___ Page extract

[sdiy] Dirty Ground & Bypassing
Magnus Danielson
cfmd at swipnet.se
Thu Sep 27 02:07:15 CEST 2001
From: "Jay Schwichtenberg" <schwich at qwest.net>
Subject: RE: [sdiy] Dirty Ground & Bypassing
Date: Tue, 25 Sep 2001 08:37:40 -0700
> Antti,
Antti, Jay,
> It sounds like you have the right idea on doing the star ground. But!
> Anything hooked on the digital side of things should go to the digital
> ground.
Indeed. Trouble arises as soon as digital meets analog.
To which ground should one hook up?
Whenever you change state on any of those digital lines, you will push
current on that line but pull the same amount from either the ground
or Vcc lines. To keep emissions low for instance, one has to ensure
that the full loop of the current is small. If you have a signal
passing over a ground floor (say digital) and then jump over to
another ground floor (say analog), then the return current will pass
over the most suitable point, and this is most probably quite far
away. The bigger loop means bigger inductance, and this means more
ground noise most of the time.

______

# Exercise brief
Continue the mailing-list post above on digital and analog grounding, starting right after its final sentence.

___ Raw data

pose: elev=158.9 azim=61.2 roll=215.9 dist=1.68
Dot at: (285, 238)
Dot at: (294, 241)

______

# Result for this task
One of the tricks being used is to build a narrow bridge between the
grounds and one point. Over this bridge is the signal passed in the
narrow path. They will "feel" a continous ground, but the quite or
analogue ground will not feel the passage of many other stray
currents.
Another trick is to put small caps near the signal so that the
returnpath is through the caps.
All this assumes that one has done the propper bypass cap work. Here
one should really spend some though to snap at the peaks in the right
way.
Inductance is really your enemy here. Well, most of the time at least.
There are many good books to read on these matters.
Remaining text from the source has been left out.